基于强化学习的求职申请评估中定制奖励函数的数学框架 (Mathematical Framework for Custom Reward Functions in Job Application Evaluation using Reinforcement Learning)

Most of the traditional Applicant Tracking Systems (ATS) depend on strict matching using keywords, where candidates that are highly qualified are many times disqualified because of minor semantic differences. In this article, the two-stage process of developing a more comprehensive resume assessment system based on a small language model that is trained with fewer than 600M parameters is introduced and fine-tuned by using GRPO with a uniquely designed reward function. The initial stage is Supervised Fine-Tuning (SFT), which is used to create a strong base model with the ability to perceive resumes beyond superficial overlap of keywords.

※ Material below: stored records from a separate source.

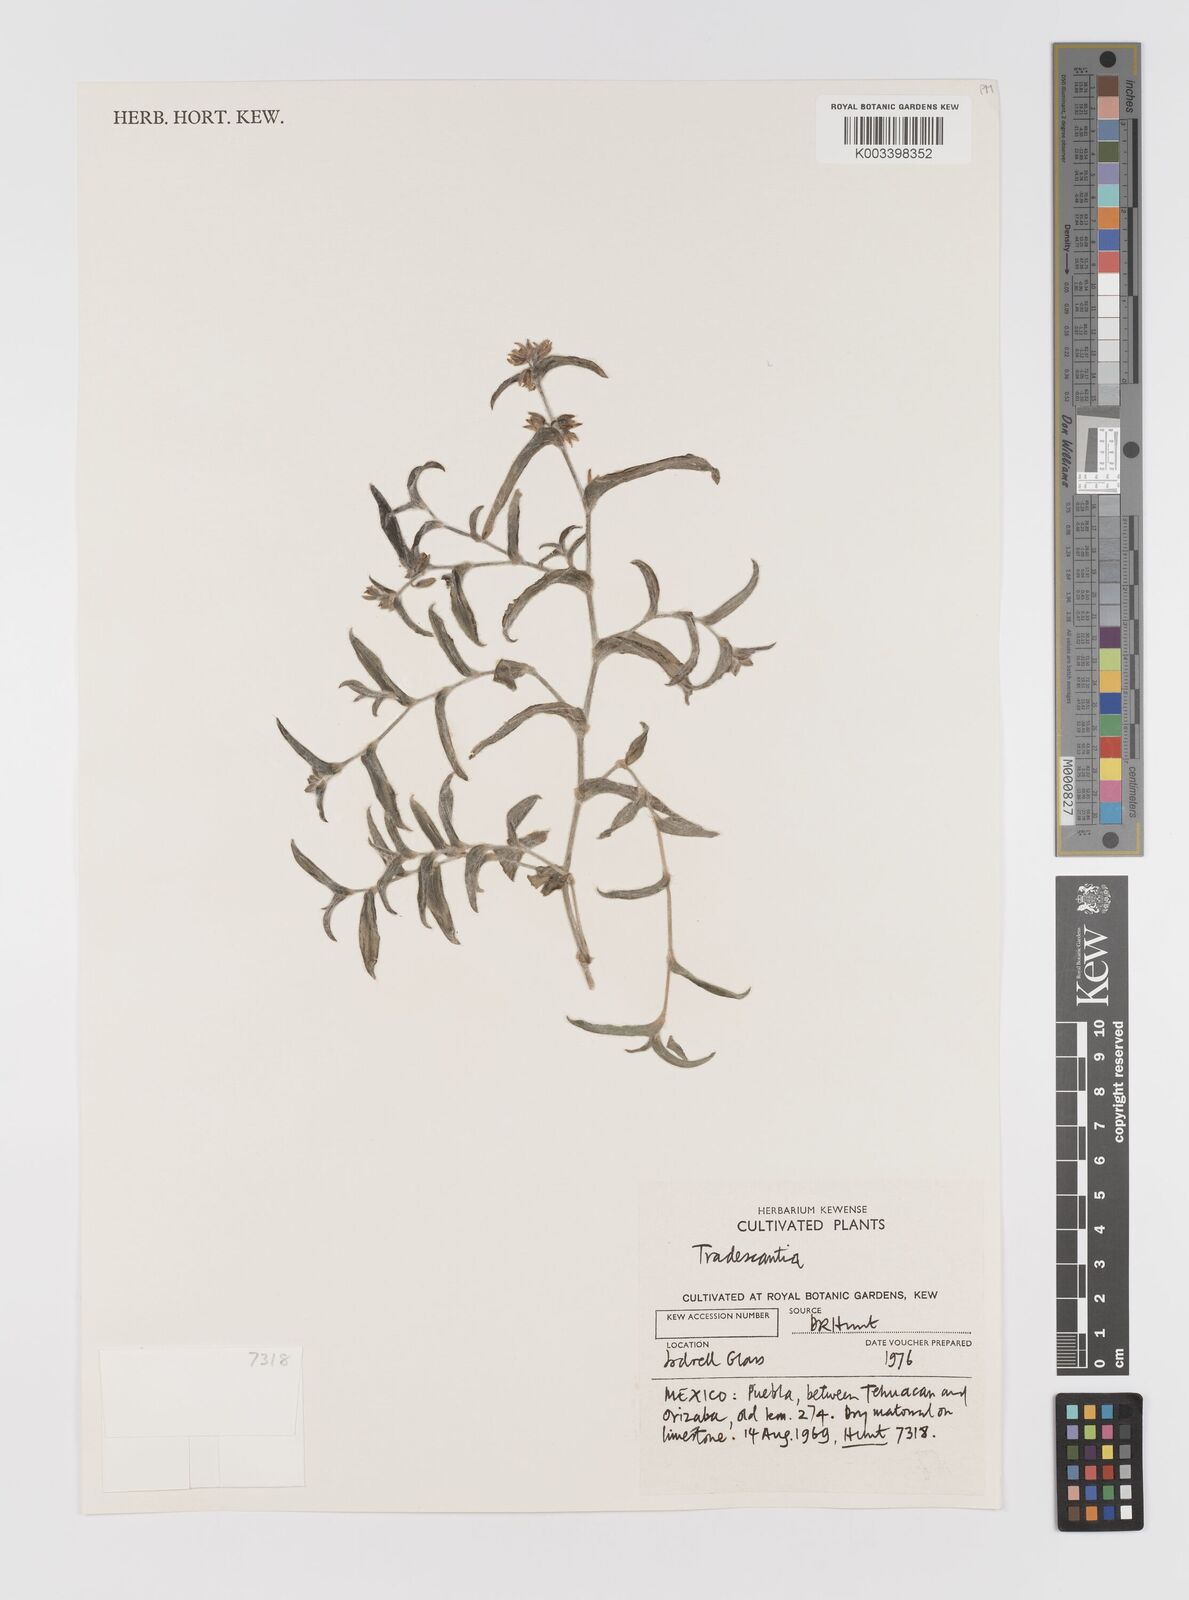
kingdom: Plantae
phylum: Tracheophyta
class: Liliopsida
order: Commelinales
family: Commelinaceae
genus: Tradescantia
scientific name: Tradescantia monosperma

This SFT model is further optimized in the second step with Reinforcement Learning (RL) via GRPO with the help of multi-component-based rewarding, which will not be considered as a commission of tokens matching. In the initial RL experiments, we found a severe difficulty in the shape of reward hacking: overly aggressive penalty terms resulted in unstable training dynamics and prohibitively negative model behavior. This was solved by trial-and-error refinement of the reward and careful training hyperparameter tuning, which led to a stable and controlled process of gentle polishing. The GRPO-refined model shows high real-life performance, as it shows an accuracy of 91% on unseen data used for testing. It has a high recall of 0.85 on the SELECTED class with a perfect precision of 1.0, which highlights its high reliability for identifying qualified applicants. These findings demonstrate that an appropriately structured two-step fine-tuning pipeline can effectively be used to transfer a small language model into human-like candidate evaluation, surpassing the shortcomings of both traditional ATS systems and unrefined uses of reinforcement learning.

翻译：传统的申请人追踪系统大多依赖关键词的严格匹配，导致许多高度合格的候选人因细微的语义差异而被淘汰。本文介绍了一种基于参数量少于6亿的小型语言模型构建更全面简历评估系统的两阶段流程，该系统通过GRPO算法及独特设计的奖励函数进行微调。第一阶段采用监督微调，旨在建立一个能够超越关键词表层重叠、深入理解简历的强基础模型。在第二阶段，该SFT模型通过GRPO算法结合基于多组件的奖励机制进行强化学习优化，该机制不依赖于简单的词元匹配。在初步的强化学习实验中，我们发现了奖励破解这一严重问题：过于激进的惩罚项导致训练动态不稳定及模型行为极端负面。通过反复试验优化奖励函数并精细调整训练超参数，我们最终实现了稳定可控的渐进优化过程。经GRPO优化的模型在现实场景中表现出色，在未见测试数据上达到91%的准确率。其对"入选"类别的召回率达0.85，同时保持1.0的精确度，突显了其在识别合格申请人方面的高可靠性。这些结果表明，结构合理的两阶段微调流程能有效将小型语言模型转化为类人类的候选人评估工具，克服了传统ATS系统及未经优化的强化学习应用的缺陷。